== Collected data ==
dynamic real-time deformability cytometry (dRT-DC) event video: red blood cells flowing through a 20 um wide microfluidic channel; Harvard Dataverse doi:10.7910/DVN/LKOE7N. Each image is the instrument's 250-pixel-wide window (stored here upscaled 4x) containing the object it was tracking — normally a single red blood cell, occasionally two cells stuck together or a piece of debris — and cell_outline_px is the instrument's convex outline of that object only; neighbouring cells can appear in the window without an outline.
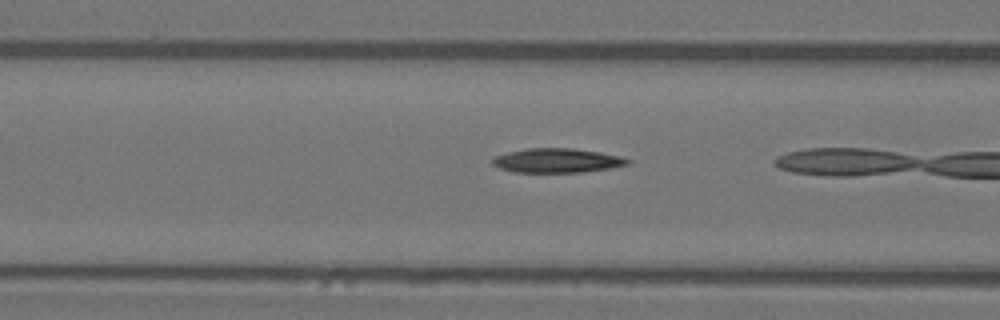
{"species": "Egyptian fruit bat (a non-hibernating species)", "species_latin": "Rousettus aegyptiacus", "temperature_condition": "warm", "stored_images_in_passage": 10, "camera_frame_rate_fps": 3000, "um_per_image_px": 0.085, "animal": {"sex": "female"}, "frame": {"image": 1, "passage_image": 4, "time_ms": 1.0, "image_size_px": [1000, 320], "cell_outline_px": [[632, 164], [612, 168], [584, 172], [516, 172], [500, 168], [492, 164], [492, 160], [496, 156], [508, 152], [528, 148], [572, 148], [600, 152], [620, 156], [632, 160]], "centroid_in_image_um": [47.42, 13.65], "position_along_channel_um": 119.2, "area_um2": 19.19}}
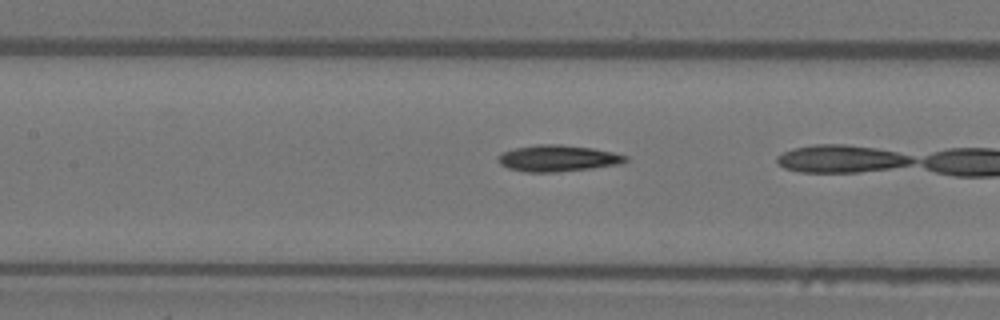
{"frame": {"image": 2, "passage_image": 7, "time_ms": 2.0, "image_size_px": [1000, 320], "cell_outline_px": [[628, 160], [620, 164], [592, 168], [556, 172], [524, 172], [508, 168], [500, 164], [496, 160], [496, 156], [500, 152], [516, 148], [540, 144], [560, 144], [592, 148], [612, 152], [628, 156]], "centroid_in_image_um": [47.37, 13.46], "position_along_channel_um": 160.0, "area_um2": 19.71}}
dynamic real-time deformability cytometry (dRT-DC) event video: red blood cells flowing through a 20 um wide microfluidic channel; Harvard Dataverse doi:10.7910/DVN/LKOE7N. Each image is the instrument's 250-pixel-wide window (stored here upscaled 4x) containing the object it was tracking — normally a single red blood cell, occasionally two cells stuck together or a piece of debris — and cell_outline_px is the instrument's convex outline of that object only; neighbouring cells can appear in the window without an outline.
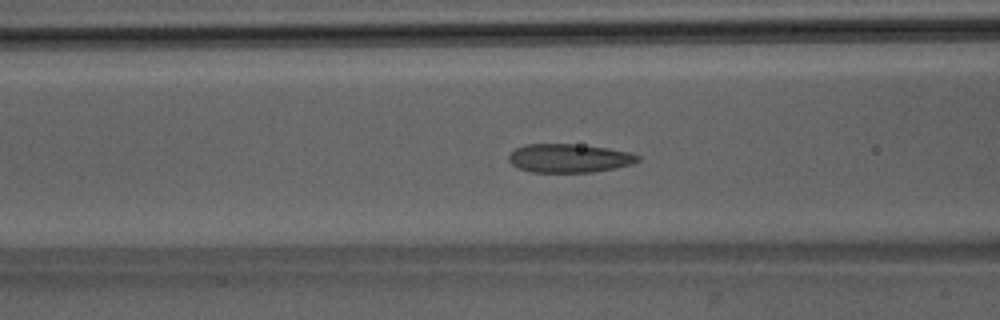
{"species": "Egyptian fruit bat (a non-hibernating species)", "species_latin": "Rousettus aegyptiacus", "temperature_condition": "room temperature", "stored_images_in_passage": 51, "camera_frame_rate_fps": 3000, "um_per_image_px": 0.085, "animal": {"sex": "male"}, "frame": {"image": 1, "passage_image": 21, "time_ms": 6.667, "image_size_px": [1000, 320], "cell_outline_px": [[640, 160], [632, 164], [616, 168], [592, 172], [532, 172], [520, 168], [512, 164], [508, 160], [508, 152], [524, 144], [572, 144], [608, 148], [632, 152], [640, 156]], "centroid_in_image_um": [48.38, 13.44], "position_along_channel_um": 118.2, "area_um2": 21.68}}
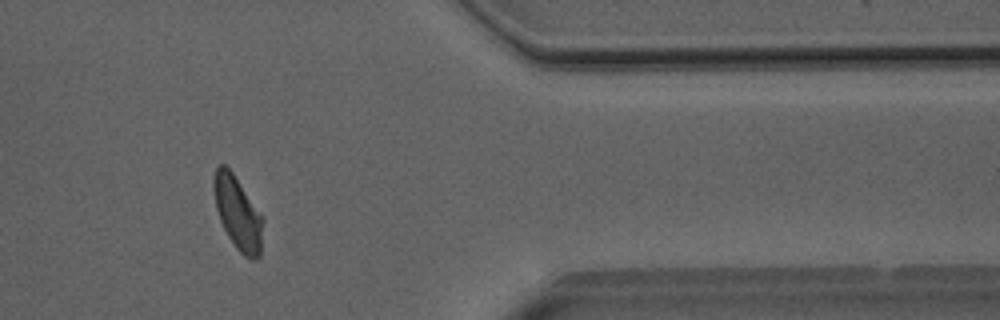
{"frame": {"image": 2, "passage_image": 43, "time_ms": 14.0, "image_size_px": [1000, 320], "cell_outline_px": [[264, 220], [260, 256], [256, 260], [252, 260], [244, 256], [236, 248], [228, 236], [220, 220], [216, 208], [212, 188], [212, 180], [216, 168], [220, 164], [224, 164], [232, 172], [264, 216]], "centroid_in_image_um": [20.22, 18.11], "position_along_channel_um": 391.2, "area_um2": 21.27}}
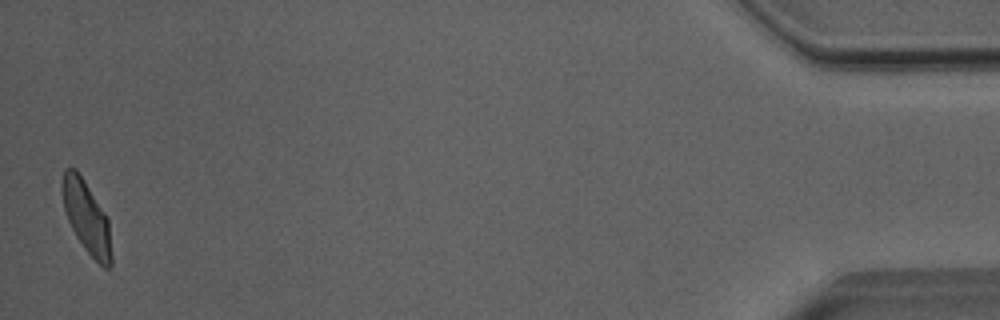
{"frame": {"image": 3, "passage_image": 51, "time_ms": 16.667, "image_size_px": [1000, 320], "cell_outline_px": [[112, 264], [108, 268], [104, 268], [84, 248], [76, 236], [68, 220], [64, 208], [60, 192], [60, 180], [64, 168], [76, 168], [84, 180], [108, 220], [112, 256]], "centroid_in_image_um": [7.31, 18.42], "position_along_channel_um": 427.9, "area_um2": 20.63}, "authors_computed_cell_mechanics": {"area_um2": 21.675, "velocity_mm_per_s": 4.0087, "shape_relaxation_time_tau1_ms": 4.5032, "shape_relaxation_time_tau2_ms": 1.1498, "deformation_change_tau1": 0.1375, "deformation_change_tau2": 0.0744}}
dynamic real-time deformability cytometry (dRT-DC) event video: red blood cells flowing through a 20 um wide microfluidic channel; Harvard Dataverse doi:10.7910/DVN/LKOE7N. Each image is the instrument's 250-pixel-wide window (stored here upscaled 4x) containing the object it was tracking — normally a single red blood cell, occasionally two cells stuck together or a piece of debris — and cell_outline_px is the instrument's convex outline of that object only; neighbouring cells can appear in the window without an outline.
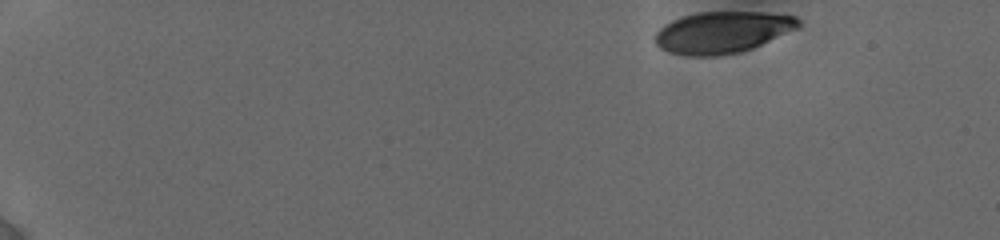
{"species": "human", "species_latin": "Homo sapiens", "temperature_condition": "cold", "stored_images_in_passage": 28, "camera_frame_rate_fps": 3000, "um_per_image_px": 0.085, "donor": {"sex": "female"}, "frame": {"image": 1, "passage_image": 1, "time_ms": 0.0, "image_size_px": [1000, 240], "cell_outline_px": [[800, 28], [752, 48], [740, 52], [712, 56], [692, 56], [668, 52], [660, 48], [656, 44], [656, 32], [664, 24], [672, 20], [696, 12], [768, 12], [796, 16], [800, 20]], "centroid_in_image_um": [61.44, 2.73], "position_along_channel_um": 23.6, "area_um2": 34.85}}
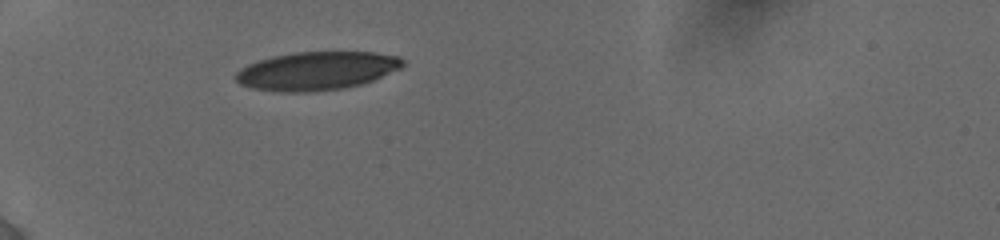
{"frame": {"image": 2, "passage_image": 27, "time_ms": 4.0, "image_size_px": [1000, 240], "cell_outline_px": [[404, 64], [400, 68], [372, 80], [360, 84], [344, 88], [308, 92], [280, 92], [252, 88], [240, 84], [232, 76], [240, 68], [248, 64], [272, 56], [296, 52], [372, 52], [396, 56], [404, 60]], "centroid_in_image_um": [26.86, 6.02], "position_along_channel_um": 58.1, "area_um2": 37.22}}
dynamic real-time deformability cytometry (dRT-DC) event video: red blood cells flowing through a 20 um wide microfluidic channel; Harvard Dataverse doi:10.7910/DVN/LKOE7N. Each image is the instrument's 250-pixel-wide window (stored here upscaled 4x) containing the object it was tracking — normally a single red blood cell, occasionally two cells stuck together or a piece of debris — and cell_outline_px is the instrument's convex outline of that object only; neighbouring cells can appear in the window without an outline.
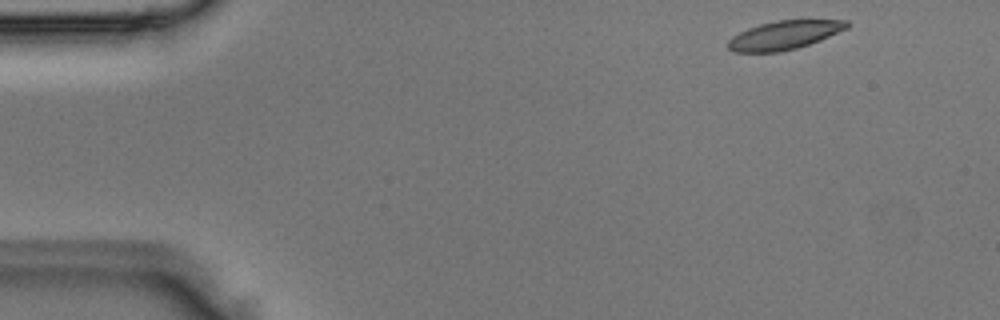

== Task requirements ==
Without the pictures, print the whole listing exactly as given.

== Expected answer ==
dynamic real-time deformability cytometry (dRT-DC) event video: red blood cells flowing through a 20 um wide microfluidic channel; Harvard Dataverse doi:10.7910/DVN/LKOE7N. Each image is the instrument's 250-pixel-wide window (stored here upscaled 4x) containing the object it was tracking — normally a single red blood cell, occasionally two cells stuck together or a piece of debris — and cell_outline_px is the instrument's convex outline of that object only; neighbouring cells can appear in the window without an outline.
{"species": "Egyptian fruit bat (a non-hibernating species)", "species_latin": "Rousettus aegyptiacus", "temperature_condition": "warm", "stored_images_in_passage": 10, "camera_frame_rate_fps": 3000, "um_per_image_px": 0.085, "animal": {"sex": "female"}, "frame": {"image": 1, "passage_image": 4, "time_ms": 1.0, "image_size_px": [1000, 320], "cell_outline_px": [[632, 164], [612, 168], [584, 172], [516, 172], [500, 168], [492, 164], [492, 160], [496, 156], [508, 152], [528, 148], [572, 148], [600, 152], [620, 156], [632, 160]], "centroid_in_image_um": [47.42, 13.65], "position_along_channel_um": 119.2, "area_um2": 19.19}}
{"frame": {"image": 2, "passage_image": 7, "time_ms": 2.0, "image_size_px": [1000, 320], "cell_outline_px": [[628, 160], [620, 164], [592, 168], [556, 172], [524, 172], [508, 168], [500, 164], [496, 160], [496, 156], [500, 152], [516, 148], [540, 144], [560, 144], [592, 148], [612, 152], [628, 156]], "centroid_in_image_um": [47.37, 13.46], "position_along_channel_um": 160.0, "area_um2": 19.71}}
dynamic real-time deformability cytometry (dRT-DC) event video: red blood cells flowing through a 20 um wide microfluidic channel; Harvard Dataverse doi:10.7910/DVN/LKOE7N. Each image is the instrument's 250-pixel-wide window (stored here upscaled 4x) containing the object it was tracking — normally a single red blood cell, occasionally two cells stuck together or a piece of debris — and cell_outline_px is the instrument's convex outline of that object only; neighbouring cells can appear in the window without an outline.
{"species": "Egyptian fruit bat (a non-hibernating species)", "species_latin": "Rousettus aegyptiacus", "temperature_condition": "room temperature", "stored_images_in_passage": 51, "camera_frame_rate_fps": 3000, "um_per_image_px": 0.085, "animal": {"sex": "male"}, "frame": {"image": 1, "passage_image": 21, "time_ms": 6.667, "image_size_px": [1000, 320], "cell_outline_px": [[640, 160], [632, 164], [616, 168], [592, 172], [532, 172], [520, 168], [512, 164], [508, 160], [508, 152], [524, 144], [572, 144], [608, 148], [632, 152], [640, 156]], "centroid_in_image_um": [48.38, 13.44], "position_along_channel_um": 118.2, "area_um2": 21.68}}
{"frame": {"image": 2, "passage_image": 43, "time_ms": 14.0, "image_size_px": [1000, 320], "cell_outline_px": [[264, 220], [260, 256], [256, 260], [252, 260], [244, 256], [236, 248], [228, 236], [220, 220], [216, 208], [212, 188], [212, 180], [216, 168], [220, 164], [224, 164], [232, 172], [264, 216]], "centroid_in_image_um": [20.22, 18.11], "position_along_channel_um": 391.2, "area_um2": 21.27}}
{"frame": {"image": 3, "passage_image": 51, "time_ms": 16.667, "image_size_px": [1000, 320], "cell_outline_px": [[112, 264], [108, 268], [104, 268], [84, 248], [76, 236], [68, 220], [64, 208], [60, 192], [60, 180], [64, 168], [76, 168], [84, 180], [108, 220], [112, 256]], "centroid_in_image_um": [7.31, 18.42], "position_along_channel_um": 427.9, "area_um2": 20.63}, "authors_computed_cell_mechanics": {"area_um2": 21.675, "velocity_mm_per_s": 4.0087, "shape_relaxation_time_tau1_ms": 4.5032, "shape_relaxation_time_tau2_ms": 1.1498, "deformation_change_tau1": 0.1375, "deformation_change_tau2": 0.0744}}
dynamic real-time deformability cytometry (dRT-DC) event video: red blood cells flowing through a 20 um wide microfluidic channel; Harvard Dataverse doi:10.7910/DVN/LKOE7N. Each image is the instrument's 250-pixel-wide window (stored here upscaled 4x) containing the object it was tracking — normally a single red blood cell, occasionally two cells stuck together or a piece of debris — and cell_outline_px is the instrument's convex outline of that object only; neighbouring cells can appear in the window without an outline.
{"species": "human", "species_latin": "Homo sapiens", "temperature_condition": "cold", "stored_images_in_passage": 28, "camera_frame_rate_fps": 3000, "um_per_image_px": 0.085, "donor": {"sex": "female"}, "frame": {"image": 1, "passage_image": 1, "time_ms": 0.0, "image_size_px": [1000, 240], "cell_outline_px": [[800, 28], [752, 48], [740, 52], [712, 56], [692, 56], [668, 52], [660, 48], [656, 44], [656, 32], [664, 24], [672, 20], [696, 12], [768, 12], [796, 16], [800, 20]], "centroid_in_image_um": [61.44, 2.73], "position_along_channel_um": 23.6, "area_um2": 34.85}}
{"frame": {"image": 2, "passage_image": 27, "time_ms": 4.0, "image_size_px": [1000, 240], "cell_outline_px": [[404, 64], [400, 68], [372, 80], [360, 84], [344, 88], [308, 92], [280, 92], [252, 88], [240, 84], [232, 76], [240, 68], [248, 64], [272, 56], [296, 52], [372, 52], [396, 56], [404, 60]], "centroid_in_image_um": [26.86, 6.02], "position_along_channel_um": 58.1, "area_um2": 37.22}}
dynamic real-time deformability cytometry (dRT-DC) event video: red blood cells flowing through a 20 um wide microfluidic channel; Harvard Dataverse doi:10.7910/DVN/LKOE7N. Each image is the instrument's 250-pixel-wide window (stored here upscaled 4x) containing the object it was tracking — normally a single red blood cell, occasionally two cells stuck together or a piece of debris — and cell_outline_px is the instrument's convex outline of that object only; neighbouring cells can appear in the window without an outline.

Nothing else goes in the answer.